Oh yes. I am also very impatient. Counting down the days till we take her, we take her Saturday morning. I am going to miss her over the 6 weeks she is gone. But it is worth it. And in the mean time I can ride the already well established horses at the barn I have her at and am moving her from.


----------



## Bondre (Jun 14, 2013)

_Posted via Mobile Device_


----------



## Hackamore (Mar 28, 2014)

You need a new trainer. It’s the trainers job to fix this behavior. That’s what you are paying for. 
As a trainer & colt starter myself I would never put a client on a horse that I would not get on myself, Never!. Additionally if I thought the horse was not safe in any way for a client it would be communicated directly to them. This is our job & responsibility as professionals. 

Find yourself a reputable trainer with experience dealing with behavior issues, ask them for references & go watch them work other horses before making a decision to use their service. Any reputable trainer will have references and be more than willing to show case there skill set for you to make a decision.

Best of luck.


----------



## Larissa (Jan 25, 2014)

I took her up there on Saturday morning. I was at the barn to trailer her at 6:30 AM, got her on the trailer. Thank god she loads like a dream, because it was a stock trailer and she had about a 2 1/2 - 3 foot step up. It took us about 2 hours and 15 mins to get there. NO civilization for 60 miles.. That sucks when you have been sipping on sodas etc since 6 am, if you get what I am saying lol. When we got the the college, and to the correct barn. I walked around, looking at the horses their, their conditions, the stalls, the condition of them, and the cleanliness. It not only met but exceeded my standards! There is a huge indoor areana, round pens, outdoor areana, hot walkers, tack rooms, feed rooms, each stall has the horses info, feed info, supplement info, owner's contact info, and the trainer who is training that horse name on it. All the horses in the western training barn (the one I looked around at and the one she was going in) looked amazing. SOO shiny, well groomed, healthy. They had a stall set up already for her when she got there. Everybody was very very friendly. And answered all my questions. I was going to get a tour of all the horse facilities but it was freezing and that would have taken at least and hour to two hours. I feel very very good about her being there. Today is her first day of work, and I am looking forward to hearing how things go with her over the next 6 weeks.


----------



## 3ringburner (Feb 8, 2014)

If you have ruled out pain and everything else, Next time you ride take an egg or something like an egg. When she goes to rear, hit her with the egg right above the forelock (in between the ears) and the egg will crack, when this happens the horse will think that she is bleeding and she just "hurt" herself. usually they wont do it agian, hope it helped!


----------



## CandyCanes (Jul 1, 2013)

3ringburner said:


> If you have ruled out pain and everything else, Next time you ride take an egg or something like an egg. When she goes to rear, hit her with the egg right above the forelock (in between the ears) and the egg will crack, when this happens the horse will think that she is bleeding and she just "hurt" herself. usually they wont do it agian, hope it helped!

* _Requests_:
1. Count the lines of the records that contain the string "locality", matching case exactly. Give only the number.
2. Continue the forum thread on the rearing horse from its last line.

* _Supplied data_:

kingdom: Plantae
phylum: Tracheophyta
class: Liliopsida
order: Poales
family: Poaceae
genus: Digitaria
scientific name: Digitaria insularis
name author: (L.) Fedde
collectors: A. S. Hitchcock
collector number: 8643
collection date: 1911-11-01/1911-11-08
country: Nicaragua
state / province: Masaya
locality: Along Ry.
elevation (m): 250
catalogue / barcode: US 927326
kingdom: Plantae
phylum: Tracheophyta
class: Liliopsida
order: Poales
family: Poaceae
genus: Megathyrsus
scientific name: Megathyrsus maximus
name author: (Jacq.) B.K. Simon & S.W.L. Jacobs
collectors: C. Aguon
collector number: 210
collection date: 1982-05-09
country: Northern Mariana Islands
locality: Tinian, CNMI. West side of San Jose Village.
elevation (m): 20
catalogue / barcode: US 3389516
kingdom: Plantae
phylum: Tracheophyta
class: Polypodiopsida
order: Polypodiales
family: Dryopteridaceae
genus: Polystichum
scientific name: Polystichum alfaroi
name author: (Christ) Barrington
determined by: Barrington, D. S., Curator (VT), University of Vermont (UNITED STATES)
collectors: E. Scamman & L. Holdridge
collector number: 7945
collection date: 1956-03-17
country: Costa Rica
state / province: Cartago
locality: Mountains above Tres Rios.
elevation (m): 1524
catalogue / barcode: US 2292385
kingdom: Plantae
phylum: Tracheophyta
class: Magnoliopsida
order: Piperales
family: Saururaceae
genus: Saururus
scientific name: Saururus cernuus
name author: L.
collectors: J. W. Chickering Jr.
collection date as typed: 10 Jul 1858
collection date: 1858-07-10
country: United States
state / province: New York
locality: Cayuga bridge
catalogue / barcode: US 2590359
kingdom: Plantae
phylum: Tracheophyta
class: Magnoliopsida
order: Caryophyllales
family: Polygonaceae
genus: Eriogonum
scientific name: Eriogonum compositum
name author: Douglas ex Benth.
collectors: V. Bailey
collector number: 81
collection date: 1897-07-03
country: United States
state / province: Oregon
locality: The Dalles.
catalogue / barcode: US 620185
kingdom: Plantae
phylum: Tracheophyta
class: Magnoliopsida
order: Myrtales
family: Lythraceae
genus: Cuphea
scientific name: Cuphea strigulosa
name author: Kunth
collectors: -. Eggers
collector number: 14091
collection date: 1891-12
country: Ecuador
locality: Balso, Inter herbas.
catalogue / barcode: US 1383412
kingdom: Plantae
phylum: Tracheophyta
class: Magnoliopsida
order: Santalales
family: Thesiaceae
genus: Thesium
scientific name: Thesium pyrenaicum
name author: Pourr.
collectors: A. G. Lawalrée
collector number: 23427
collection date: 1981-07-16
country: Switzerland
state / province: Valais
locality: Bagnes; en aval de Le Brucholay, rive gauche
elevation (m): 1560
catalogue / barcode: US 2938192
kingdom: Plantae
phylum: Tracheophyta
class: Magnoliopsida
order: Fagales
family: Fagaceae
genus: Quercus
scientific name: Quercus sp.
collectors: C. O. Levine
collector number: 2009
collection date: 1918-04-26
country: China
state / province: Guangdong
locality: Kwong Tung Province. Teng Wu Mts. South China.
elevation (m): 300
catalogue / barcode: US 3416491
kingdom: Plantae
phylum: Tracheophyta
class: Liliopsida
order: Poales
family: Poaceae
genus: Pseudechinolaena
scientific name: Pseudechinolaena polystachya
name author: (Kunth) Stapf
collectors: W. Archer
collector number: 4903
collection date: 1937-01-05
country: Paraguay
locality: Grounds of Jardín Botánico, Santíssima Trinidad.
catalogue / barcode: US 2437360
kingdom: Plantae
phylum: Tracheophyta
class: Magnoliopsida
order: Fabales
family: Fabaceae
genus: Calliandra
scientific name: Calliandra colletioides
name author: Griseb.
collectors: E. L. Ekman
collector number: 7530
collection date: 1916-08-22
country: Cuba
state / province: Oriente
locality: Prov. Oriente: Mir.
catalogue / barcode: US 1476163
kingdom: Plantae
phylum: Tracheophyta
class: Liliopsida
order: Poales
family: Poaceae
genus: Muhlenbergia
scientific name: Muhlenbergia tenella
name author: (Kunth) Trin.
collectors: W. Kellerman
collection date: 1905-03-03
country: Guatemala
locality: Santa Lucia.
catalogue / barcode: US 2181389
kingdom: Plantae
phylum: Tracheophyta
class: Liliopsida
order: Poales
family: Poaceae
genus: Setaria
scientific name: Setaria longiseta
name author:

* _Results_:
1. 11

2.
REALLY? I have never heard of that before! Does it really work?


----------



## Larissa (Jan 25, 2014)

It is a old time thing. It may work for some, but not her. And I would not be one to do it to clean egg of my tack and horse. Not to mention you would have to be a good rider with rearing to balance and do that. She is at a different trainers now. Please read last post by me..


----------



## 3ringburner (Feb 8, 2014)

CandyCanes said:


> REALLY? I have never heard of that before! Does it really work?


Ive seen it work with younger horses on ground(for colts and fillies) and under saddle, and OP i hope everything works out well at the trainers! and yes it would be a big mess but it works!


----------



## rhosroyalvelvet (Sep 5, 2013)

CandyCanes said:


> REALLY? I have never heard of that before! Does it really work?


I have CC. It is supposed to really work as they think they have hit their head and are bleeding.

Well thats what I've been told anyway...


----------



## Cherie (Dec 16, 2010)

Horses do not understand the concept of blood. If a horse quits rearing after something like that, it would have also quit if it was hit over the head with a stick. Habitual rearers will NOT quit that easily. They rear because they have learned to rear and get out of going forward.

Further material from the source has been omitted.